L 2 AL 163/11 B

Land
Freistaat Bayern
Sozialgericht
Bayerisches LSG
Sachgebiet
Arbeitslosenversicherung
Abteilung
2
1. Instanz
SG Bayreuth (FSB)
Aktenzeichen
S 6 AL 149/09
Datum
-
2. Instanz
Bayerisches LSG
Aktenzeichen
L 2 AL 163/11 B
Datum
3. Instanz
-
Aktenzeichen
-
Datum
-
Kategorie
Beschluss
Leitsätze
wegen Ordnungsgeld
Soweit die Bf aufgrund von Prüfungsvorbereitungen einen Termin zur Beweisaufnahme und Erörterung der Sach- und Rechtslage vergessen hat, ist dies von ihr zu vertreten.
I. Der Antrag der Beschwerdeführerin, ihr Prozesskostenhilfe zur Durchführung des Beschwerdeverfahrens zu gewähren, wird abgelehnt.
II. Die Beschwerde gegen den Beschluss des Sozialgerichts Bayreuth vom 12. Mai 2011 wird zurückgewiesen.
III. Außergerichtliche Kosten sind nicht zu erstatten.



Gründe:


I.

Die Beschwerde richtet sich gegen die Verhängung von Ordnungsgeld.
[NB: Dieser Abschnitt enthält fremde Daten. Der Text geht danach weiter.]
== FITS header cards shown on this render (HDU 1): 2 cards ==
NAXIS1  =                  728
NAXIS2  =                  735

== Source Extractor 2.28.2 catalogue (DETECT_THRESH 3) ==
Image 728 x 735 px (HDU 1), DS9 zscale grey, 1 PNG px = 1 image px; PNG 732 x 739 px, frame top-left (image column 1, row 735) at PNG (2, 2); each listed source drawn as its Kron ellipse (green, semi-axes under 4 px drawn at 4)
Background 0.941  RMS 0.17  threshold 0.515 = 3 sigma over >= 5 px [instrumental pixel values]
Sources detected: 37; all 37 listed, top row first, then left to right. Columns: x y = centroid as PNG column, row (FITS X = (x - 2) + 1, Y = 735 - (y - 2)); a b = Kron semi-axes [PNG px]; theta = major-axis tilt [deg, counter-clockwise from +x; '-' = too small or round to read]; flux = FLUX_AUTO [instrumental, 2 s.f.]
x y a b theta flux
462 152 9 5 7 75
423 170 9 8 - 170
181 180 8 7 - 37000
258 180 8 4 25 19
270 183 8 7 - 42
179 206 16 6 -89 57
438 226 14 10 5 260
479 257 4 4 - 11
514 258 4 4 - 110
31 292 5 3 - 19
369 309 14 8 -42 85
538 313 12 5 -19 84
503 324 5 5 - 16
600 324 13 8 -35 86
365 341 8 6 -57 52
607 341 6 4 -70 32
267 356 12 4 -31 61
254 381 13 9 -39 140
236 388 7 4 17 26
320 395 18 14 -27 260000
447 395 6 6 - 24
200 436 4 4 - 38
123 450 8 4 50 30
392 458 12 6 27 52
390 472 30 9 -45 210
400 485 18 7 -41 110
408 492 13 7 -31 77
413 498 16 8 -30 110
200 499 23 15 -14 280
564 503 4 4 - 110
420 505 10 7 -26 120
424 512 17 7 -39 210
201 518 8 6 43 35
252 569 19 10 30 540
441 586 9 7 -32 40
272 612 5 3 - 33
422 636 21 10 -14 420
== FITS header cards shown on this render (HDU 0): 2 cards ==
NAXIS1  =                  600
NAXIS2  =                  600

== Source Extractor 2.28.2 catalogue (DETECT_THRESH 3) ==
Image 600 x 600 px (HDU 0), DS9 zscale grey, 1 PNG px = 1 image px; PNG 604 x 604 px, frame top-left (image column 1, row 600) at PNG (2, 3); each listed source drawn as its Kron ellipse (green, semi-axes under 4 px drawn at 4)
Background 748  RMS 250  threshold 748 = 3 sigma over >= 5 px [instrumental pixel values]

In dem Klageverfahren vor dem Sozialgericht Bayreuth wendet sich die Klägerin und Beschwerdeführerin (im Folgenden: Bf.) gegen die Aufhebung der Entscheidung über die Bewilligung von Arbeitslosengeld bei beruflicher Weiterbildung ab 19. Dezember 2008 und die Geltendmachung eines Erstattungsanspruchs durch Bescheide der Beklagten vom 24. März 2009 in der Gestalt des Widerspruchsbescheides vom 15. Mai 2009.

Einen Termin zur Erörterung der Sach- und Rechtslage vom 11. Mai 2010 hat das Sozialgericht ohne Verhängung von Ordnungsgeld wegen Nichterscheinens der Bf. auf den 19. August 2010 vertagt.
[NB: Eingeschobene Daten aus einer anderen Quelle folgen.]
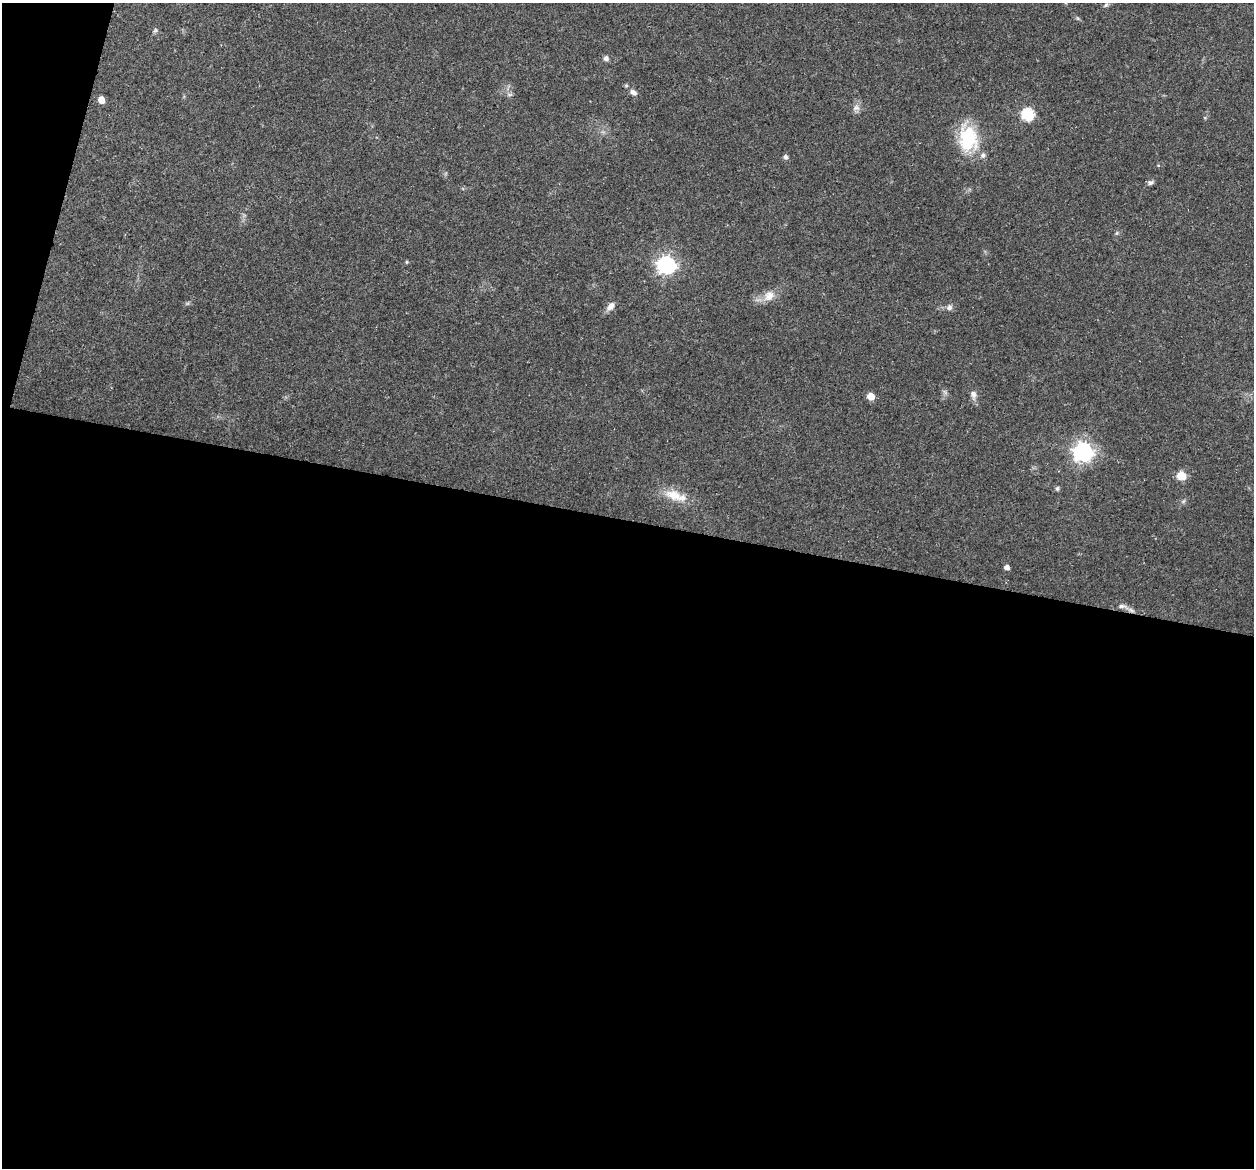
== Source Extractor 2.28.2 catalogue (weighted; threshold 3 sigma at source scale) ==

Das Sozialgericht hat die Bf. zu einem weiteren Termin zur Beweisaufnahme sowie zur Erörterung der Sach- und Rechtslage am 12. Mai 2011 geladen und das persönliche Erscheinen angeordnet. Die Ladung wurde ihr am 15. April 2011 mit Postzustellungsurkunde zugestellt. Die Ladung war mit dem Hinweis versehen, dass gegen die Bf. ein Ordnungsgeld bis zu 1.000.- EUR festgesetzt werden kann, falls sie ohne genügende Entschuldigung nicht erscheint.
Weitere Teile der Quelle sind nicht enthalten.